Top of AVAILABLE DATA

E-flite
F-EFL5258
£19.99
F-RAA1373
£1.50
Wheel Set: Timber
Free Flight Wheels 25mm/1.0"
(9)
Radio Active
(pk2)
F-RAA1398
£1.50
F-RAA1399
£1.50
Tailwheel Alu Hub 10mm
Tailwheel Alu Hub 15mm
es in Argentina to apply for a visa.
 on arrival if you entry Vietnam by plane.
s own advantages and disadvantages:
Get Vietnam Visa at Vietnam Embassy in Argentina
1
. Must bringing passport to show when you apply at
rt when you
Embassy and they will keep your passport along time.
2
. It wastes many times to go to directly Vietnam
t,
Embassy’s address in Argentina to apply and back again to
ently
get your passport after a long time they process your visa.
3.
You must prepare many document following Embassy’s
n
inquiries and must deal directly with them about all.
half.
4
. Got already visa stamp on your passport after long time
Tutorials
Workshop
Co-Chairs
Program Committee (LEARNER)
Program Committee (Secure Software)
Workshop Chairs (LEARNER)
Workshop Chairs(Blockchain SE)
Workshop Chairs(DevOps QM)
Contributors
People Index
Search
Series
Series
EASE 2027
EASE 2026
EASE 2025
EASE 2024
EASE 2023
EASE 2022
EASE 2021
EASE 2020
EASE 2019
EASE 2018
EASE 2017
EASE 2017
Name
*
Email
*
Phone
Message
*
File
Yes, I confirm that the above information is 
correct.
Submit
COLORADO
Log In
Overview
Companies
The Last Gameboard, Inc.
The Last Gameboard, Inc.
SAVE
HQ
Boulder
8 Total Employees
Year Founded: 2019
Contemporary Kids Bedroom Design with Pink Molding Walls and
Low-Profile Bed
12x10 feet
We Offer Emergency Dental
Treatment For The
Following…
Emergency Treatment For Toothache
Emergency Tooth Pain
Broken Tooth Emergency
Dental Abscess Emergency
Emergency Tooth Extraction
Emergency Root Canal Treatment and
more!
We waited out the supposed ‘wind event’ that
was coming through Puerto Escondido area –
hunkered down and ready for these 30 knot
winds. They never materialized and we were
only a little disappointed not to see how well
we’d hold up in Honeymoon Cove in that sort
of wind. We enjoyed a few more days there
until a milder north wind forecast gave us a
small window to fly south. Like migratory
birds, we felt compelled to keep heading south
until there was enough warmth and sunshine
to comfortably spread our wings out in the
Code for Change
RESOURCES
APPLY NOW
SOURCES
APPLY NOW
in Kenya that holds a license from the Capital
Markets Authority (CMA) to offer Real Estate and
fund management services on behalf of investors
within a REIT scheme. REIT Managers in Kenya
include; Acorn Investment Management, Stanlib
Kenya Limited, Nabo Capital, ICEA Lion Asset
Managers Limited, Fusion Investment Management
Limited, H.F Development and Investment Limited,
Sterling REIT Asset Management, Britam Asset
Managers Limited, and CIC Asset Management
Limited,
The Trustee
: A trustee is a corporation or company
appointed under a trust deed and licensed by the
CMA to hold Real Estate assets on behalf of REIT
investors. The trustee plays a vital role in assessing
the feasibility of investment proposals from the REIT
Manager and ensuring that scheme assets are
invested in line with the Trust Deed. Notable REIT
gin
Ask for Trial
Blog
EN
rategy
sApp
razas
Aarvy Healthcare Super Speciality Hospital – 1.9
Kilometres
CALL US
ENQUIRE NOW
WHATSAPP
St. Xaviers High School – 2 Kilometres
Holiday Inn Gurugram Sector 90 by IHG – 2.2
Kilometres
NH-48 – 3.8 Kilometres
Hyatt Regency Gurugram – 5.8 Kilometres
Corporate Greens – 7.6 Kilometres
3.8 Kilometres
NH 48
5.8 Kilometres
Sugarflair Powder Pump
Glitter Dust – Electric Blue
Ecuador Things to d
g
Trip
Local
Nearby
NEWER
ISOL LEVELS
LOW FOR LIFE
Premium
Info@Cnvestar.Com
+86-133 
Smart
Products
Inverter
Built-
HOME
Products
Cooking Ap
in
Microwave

Bottom of AVAILABLE DATA

ASSIGNED TASK:
Pick out every line in the rows above that contains the word "Gurugram" and copy each one in full.

ANSWER BOX:
Holiday Inn Gurugram Sector 90 by IHG – 2.2
Hyatt Regency Gurugram – 5.8 Kilometres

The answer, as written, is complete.